Example 5.6.5.9. Let $U: \operatorname{\mathcal{E}}\rightarrow \operatorname{\mathcal{C}}$ be a cocartesian fibration of simplicial sets, let $K$ be another simplicial set, and form a pullback diagram
\[ \xymatrix { \operatorname{\mathcal{E}}' \ar [d]^{U'} & \operatorname{Fun}(K, \operatorname{\mathcal{E}}) \ar [d]^{U \circ } \\ \operatorname{\mathcal{C}}\ar [r] & \operatorname{Fun}(K, \operatorname{\mathcal{C}}). } \]

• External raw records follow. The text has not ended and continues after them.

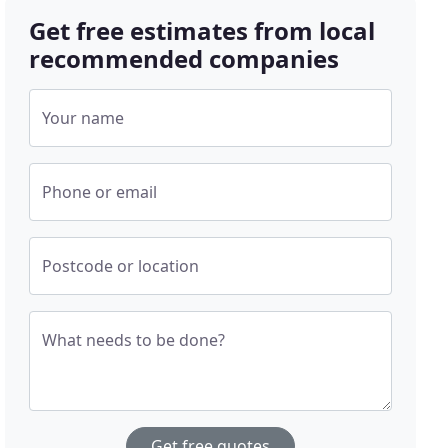
Get free estimates from local
recommended companies
Your name
Phone or email
Postcode or location
What needs to be done?
Get free quotes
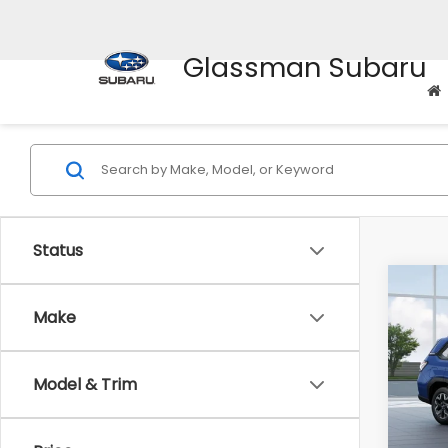
Glassman Subaru
Status
Co
$1,6
2026
Make
Stan
SAVI
VIN:
4S
Model & Trim
Model
Tot
In St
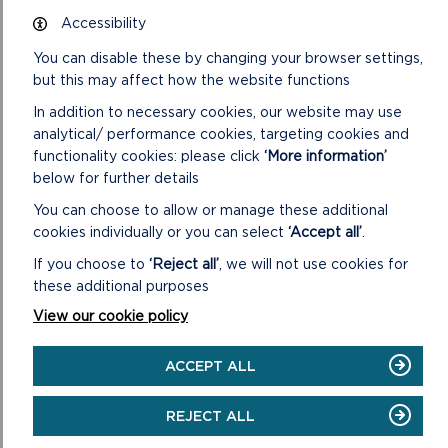
Accessibility
Katie Macro, Director of the Pembrokeshire Coast Charitable
Trust, said: “We are delighted to have secured funding for
You can disable these by changing your browser settings,
Cysylltu Natur 25×25. This project represents a significant
but this may affect how the website functions
step forward in our ongoing efforts to protect and restore
In addition to necessary cookies, our website may use
the natural environment of the National Park.
analytical/ performance cookies, targeting cookies and
functionality cookies: please click
‘More information’
“By working collaboratively with farmers, communities and
below for further details
partner organisations, we can ensure a thriving future for
both nature and people.”
You can choose to allow or manage these additional
cookies individually or you can select
‘Accept all’
.
This project is funded by the Nature Networks Programme.
It is being delivered by the Heritage Fund, on behalf of the
If you choose to
‘Reject all’
, we will not use cookies for
Welsh Government.
these additional purposes
View our cookie policy
Further information on practical conservation opportunities in
the National Park can be found at
www.pembrokeshirecoast.wales/practical-conservation-
ACCEPT ALL
opportunities
.
REJECT ALL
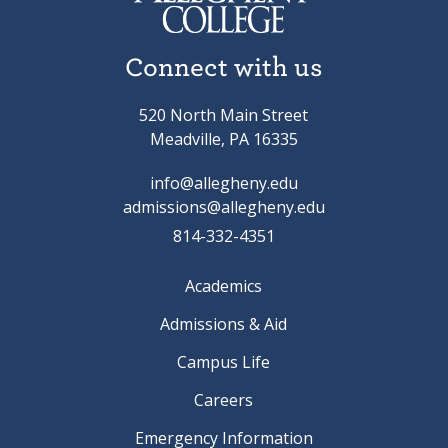
Connect with us
520 North Main Street
Meadville, PA 16335
info@allegheny.edu
admissions@allegheny.edu
814-332-4351
Academics
Admissions & Aid
Campus Life
Careers
Emergency Information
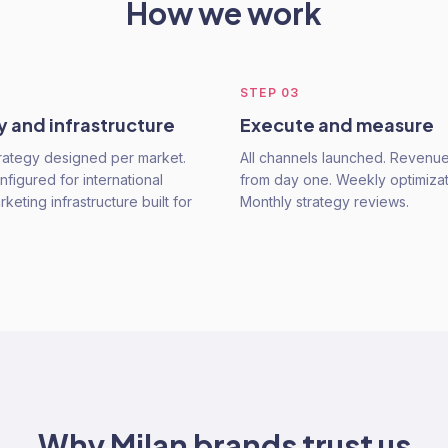
How we work
STEP
03
y and infrastructure
Execute and measure
rategy designed per market.
All channels launched. Revenu
figured for international
from day one. Weekly optimizat
keting infrastructure built for
Monthly strategy reviews.
Why
Milan
brands trust us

If $\mathscr {F}: \operatorname{\mathcal{C}}\rightarrow \operatorname{\mathcal{QC}}$ is a covariant transport representation for $U$, then $\mathscr {F}^{K}: \operatorname{\mathcal{C}}\rightarrow \operatorname{\mathcal{QC}}$ is a covariant transport representation for $U'$, where $\mathscr {F}^{K}$ is obtained by composing $\mathscr {F}$ with the functor $\operatorname{Fun}(K, \bullet ): \operatorname{\mathcal{QC}}\rightarrow \operatorname{\mathcal{QC}}$. See Example 5.6.2.20.